**SOURCE EXTRACT:**

Well-heeled domestic travelers make up 60 percent of the Rosewood Beijing clientele, a spokesman said. And what they crave are the touches that go beyond the accoutrements of wealth — experiences that allow them to be immersed in their own culture, which they increasingly take pride in.
From the outside, the 283-key hotel is a monolith of Mongolian bluestone, a contrast to the gray and dusty city. Based on a palette of cream and rust, the interiors, outfitted by Melbourne-based firm BarStudio, are a balm for the senses. Art is everywhere, showcasing the breadth of Chinese talent with a mix of calligraphy, paintings, sketches and sculptures.
Three of Rosewood's six F&B outlets stand out. The crispy Peking duck in the Country Kitchen is one of the city’s best. The springy hand-pulled noodles drenched in scallion and chili oil, whipped up by chef de cuisine Mr. Leo Chai and his team in the open kitchen, is extremely satisfying in its simplicity. The atmosphere is casual, with exposed brickwork and enamelware service creating a charming provincial feel. You’ll find more homage to China's traditional fare in hot pot dinners at the fashionable Red Bowl, where Wagyu beef and Iberico pork are dipped in steaming pots of bone broth or spicy Sichuan peppercorn soup.
In a city that both charms and drains you, the facilities are key. The hotel’s swimming pool will take your breath away. A high glass roof allows for maximum natural light to shine through while providing shelter when temperatures drop.
Spa treatments tap into traditional Chinese remedies and history. I chose the Empress Dowager Cixi Facial from the Lost Remedies series. A jade roller was applied onto my skin to boost blood circulation while a host of products containing natural ingredients such as coix, pearl and ginseng were applied to soothe and soften.
Meanwhile In Sanlitun
Twenty minutes away by car from Rosewood Beijing is the Bvlgari Hotel Beijing in Sanlitun, the city’s leafy embassy district.

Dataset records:
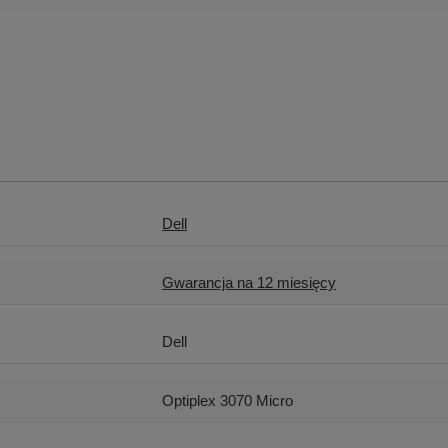
Dell
Gwarancja na 12 miesięcy
Dell
Optiplex 3070 Micro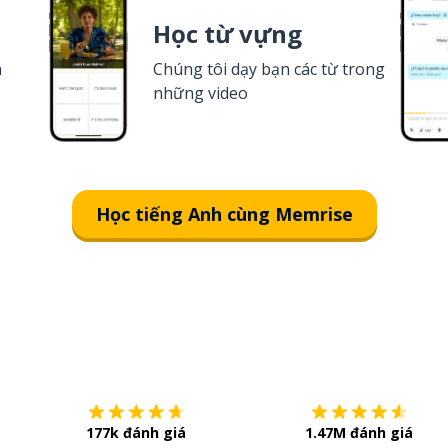
Học từ vựng
a
Chúng tôi dạy bạn các từ trong
những video
Học tiếng Anh cùng Memrise
Tải về trên
App Store
177k đánh giá
1.47M đánh giá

**EXPLORE THE MATERIAL:**
1 – In one to three sentences, explain why the swimming pool described in the Rosewood Beijing text has a high glass roof.
2 – Please reproduce the Rosewood Beijing text from "Well-heeled domestic travelers" up to and including "take pride in.".
These items have no connection to the Rosewood Beijing text.

**RESULTS FOR EACH TASK:**
1 – The high glass roof lets the maximum amount of natural light shine through. It also provides shelter when temperatures drop.

2 –
Well-heeled domestic travelers make up 60 percent of the Rosewood Beijing clientele, a spokesman said. And what they crave are the touches that go beyond the accoutrements of wealth — experiences that allow them to be immersed in their own culture, which they increasingly take pride in.